Medical examiners believe a heart ailment likely caused the death of a 19-year-old Andover, Minn., man who died in Riverbend Commons on Sept. 26.
According to a Hennepin County medical examiner report released Thursday, Jacob Kreye died of natural causes connected to lymphocytic myocarditis, an inflammation of the heart that can be caused by several unexpected and spontaneous reasons. Kreye was not a student.
According to the search warrant affidavit, Kreye had been visiting on Sept. 25 and slept over at University student Aurora Albright-Konicek’s room at the time of his death. At approximately 11:30 a.m. the next day, she called police when she could not wake Kreye.
Dr. Leslie Miller, chief cardiologist at the Medical School said the condition can be caused by a number of viruses that trick the body into thinking heart tissue is a virus.
The body begins to attack the heart, causing the inflammation, Miller said.
“It injures the heart,” he said. “It can lead to actual injury to the muscle and weakening the heart and develop actual heart failure.”
Four to five students are seen each year with the condition, Miller said.
Medication that helps the heart recover makes the condition easily treatable, he said.
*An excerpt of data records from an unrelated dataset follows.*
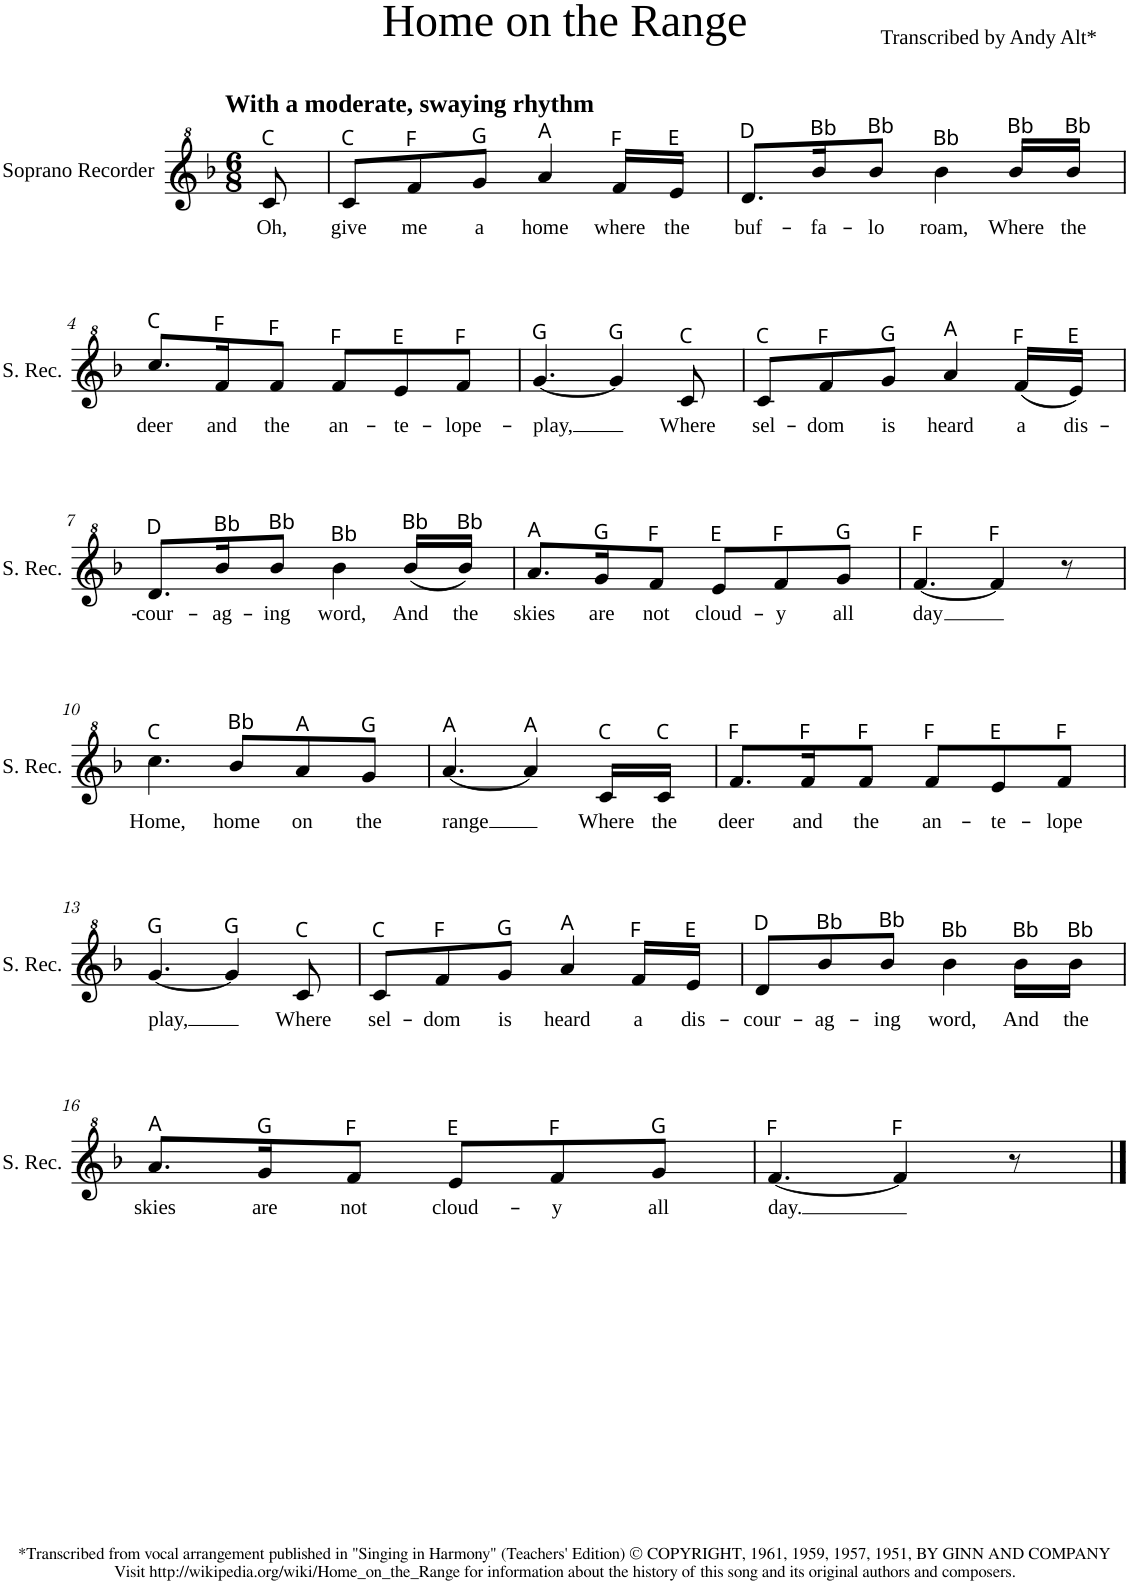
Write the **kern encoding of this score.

**kern	**text
*part1	*part1
*staff1	*staff1
*I"Soprano Recorder	*
*I'S. Rec.	*
*clefG^2	*
*k[b-]	*
*M6/8	*
=1	=1
!LO:TX:a:B:t=With a moderate, swaying rhythm	!
!LO:TX:a:t=C	!
!	!LO:LY:b
8cc/	Oh,
=2	=2
!LO:TX:a:t=C	!
!	!LO:LY:b
8cc/L	give
!LO:TX:a:t=F	!
!	!LO:LY:b
8ff/	me
!LO:TX:a:t=G	!
!	!LO:LY:b
8gg/J	a
!LO:TX:a:t=A	!
!	!LO:LY:b
4aa/	home
!LO:TX:a:t=F	!
!	!LO:LY:b
16ff/LL	where
!LO:TX:a:t=E	!
!	!LO:LY:b
16ee/JJ	the
=3	=3
!LO:TX:a:t=D	!
!	!LO:LY:b
8.dd/L	buf-
!LO:TX:a:t=Bb	!
!	!LO:LY:b
16bb-/K	-fa-
!LO:TX:a:t=Bb	!
!	!LO:LY:b
8bb-/J	-lo
!LO:TX:a:t=Bb	!
!	!LO:LY:b
4bb-\	roam,
!LO:TX:a:t=Bb	!
!	!LO:LY:b
16bb-/LL	-Where
!LO:TX:a:t=Bb	!
!	!LO:LY:b
16bb-/JJ	the
!!LO:LB:g=z
=4	=4
!LO:TX:a:t=C	!
!	!LO:LY:b
8.ccc/L	deer
!LO:TX:a:t=F	!
!	!LO:LY:b
16ff/K	and
!LO:TX:a:t=F	!
!	!LO:LY:b
8ff/J	the
!LO:TX:a:t=F	!
!	!LO:LY:b
8ff/L	an-
!LO:TX:a:t=E	!
!	!LO:LY:b
8ee/	-te-
!LO:TX:a:t=F	!
!	!LO:LY:b
8ff/J	-lope-
=5	=5
!LO:TX:a:t=G	!
!	!LO:LY:b
[4.gg/	-play,
!LO:TX:a:t=G	!
4gg/]	.
!LO:TX:a:t=C	!
!	!LO:LY:b
8cc/	Where
=6	=6
!LO:TX:a:t=C	!
!	!LO:LY:b
8cc/L	sel-
!LO:TX:a:t=F	!
!	!LO:LY:b
8ff/	-dom
!LO:TX:a:t=G	!
!	!LO:LY:b
8gg/J	is
!LO:TX:a:t=A	!
!	!LO:LY:b
4aa/	heard
!LO:TX:a:t=F	!
!	!LO:LY:b
(16ff/LL	a
!LO:TX:a:t=E	!
!	!LO:LY:b
16ee/JJ)	dis-
!!LO:LB:g=z
=7	=7
!LO:TX:a:t=D	!
!	!LO:LY:b
8.dd/L	-cour-
!LO:TX:a:t=Bb	!
!	!LO:LY:b
16bb-/K	-ag-
!LO:TX:a:t=Bb	!
!	!LO:LY:b
8bb-/J	-ing
!LO:TX:a:t=Bb	!
!	!LO:LY:b
4bb-\	word,
!LO:TX:a:t=Bb	!
!	!LO:LY:b
(16bb-/LL	And
!LO:TX:a:t=Bb	!
!	!LO:LY:b
16bb-/JJ)	the
=8	=8
!LO:TX:a:t=A	!
!	!LO:LY:b
8.aa/L	skies
!LO:TX:a:t=G	!
!	!LO:LY:b
16gg/K	are
!LO:TX:a:t=F	!
!	!LO:LY:b
8ff/J	not
!LO:TX:a:t=E	!
!	!LO:LY:b
8ee/L	cloud-
!LO:TX:a:t=F	!
!	!LO:LY:b
8ff/	-y
!LO:TX:a:t=G	!
!	!LO:LY:b
8gg/J	all
=9	=9
!LO:TX:a:t=F	!
!	!LO:LY:b
[4.ff/	day
!LO:TX:a:t=F	!
4ff/]	.
8r	.
!!LO:LB:g=z
=10	=10
!LO:TX:a:t=C	!
!	!LO:LY:b
4.ccc\	Home,
!LO:TX:a:t=Bb	!
!	!LO:LY:b
8bb-/L	home
!LO:TX:a:t=A	!
!	!LO:LY:b
8aa/	on
!LO:TX:a:t=G	!
!	!LO:LY:b
8gg/J	the
=11	=11
!LO:TX:a:t=A	!
!	!LO:LY:b
[4.aa/	range
!LO:TX:a:t=A	!
4aa/]	.
!LO:TX:a:t=C	!
!	!LO:LY:b
16cc/LL	Where
!LO:TX:a:t=C	!
!	!LO:LY:b
16cc/JJ	the
=12	=12
!LO:TX:a:t=F	!
!	!LO:LY:b
8.ff/L	deer
!LO:TX:a:t=F	!
!	!LO:LY:b
16ff/K	and
!LO:TX:a:t=F	!
!	!LO:LY:b
8ff/J	the
!LO:TX:a:t=F	!
!	!LO:LY:b
8ff/L	an-
!LO:TX:a:t=E	!
!	!LO:LY:b
8ee/	-te-
!LO:TX:a:t=F	!
!	!LO:LY:b
8ff/J	-lope
!!LO:LB:g=z
=13	=13
!LO:TX:a:t=G	!
!	!LO:LY:b
[4.gg/	play,
!LO:TX:a:t=G	!
4gg/]	.
!LO:TX:a:t=C	!
!	!LO:LY:b
8cc/	Where
=14	=14
!LO:TX:a:t=C	!
!	!LO:LY:b
8cc/L	sel-
!LO:TX:a:t=F	!
!	!LO:LY:b
8ff/	-dom
!LO:TX:a:t=G	!
!	!LO:LY:b
8gg/J	is
!LO:TX:a:t=A	!
!	!LO:LY:b
4aa/	heard
!LO:TX:a:t=F	!
!	!LO:LY:b
16ff/LL	a
!LO:TX:a:t=E	!
!	!LO:LY:b
16ee/JJ	dis-
=15	=15
!LO:TX:a:t=D	!
!	!LO:LY:b
8dd/L	-cour-
!LO:TX:a:t=Bb	!
!	!LO:LY:b
8bb-/	-ag-
!LO:TX:a:t=Bb	!
!	!LO:LY:b
8bb-/J	-ing
!LO:TX:a:t=Bb	!
!	!LO:LY:b
4bb-\	word,
!LO:TX:a:t=Bb	!
!	!LO:LY:b
16bb-\LL	And
!LO:TX:a:t=Bb	!
!	!LO:LY:b
16bb-\JJ	the
!!LO:LB:g=z
=16	=16
!LO:TX:a:t=A	!
!	!LO:LY:b
8.aa/L	skies
!LO:TX:a:t=G	!
!	!LO:LY:b
16gg/K	are
!LO:TX:a:t=F	!
!	!LO:LY:b
8ff/J	not
!LO:TX:a:t=E	!
!	!LO:LY:b
8ee/L	cloud-
!LO:TX:a:t=F	!
!	!LO:LY:b
8ff/	-y
!LO:TX:a:t=G	!
!	!LO:LY:b
8gg/J	all
=17	=17
!LO:TX:a:t=F	!
!	!LO:LY:b
[4.ff/	day.
!LO:TX:a:t=F	!
4ff/]	.
8r	.
==	==
*-	*-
Patients recover in a matter of months, he said.
“It’s a fraction of a percent of those that get these infections that ever develop this complication,” Miller said.
Albright-Konicek told police Kreye had used marijuana and alcohol the night before his death, according to the search warrant affidavit.
Medical Examiner investigator Shawn Wilson said alcohol and marijuana could not cause the inflammation in Kreye’s heart.
According to the affidavit, police found three liquor bottles, 20 empty beer cans, and containers of suspected marijuana, a plant-like material and some powdered substances in Albright-Konicek’s room.
Kreye went to Coon Rapids High School from 2000-03.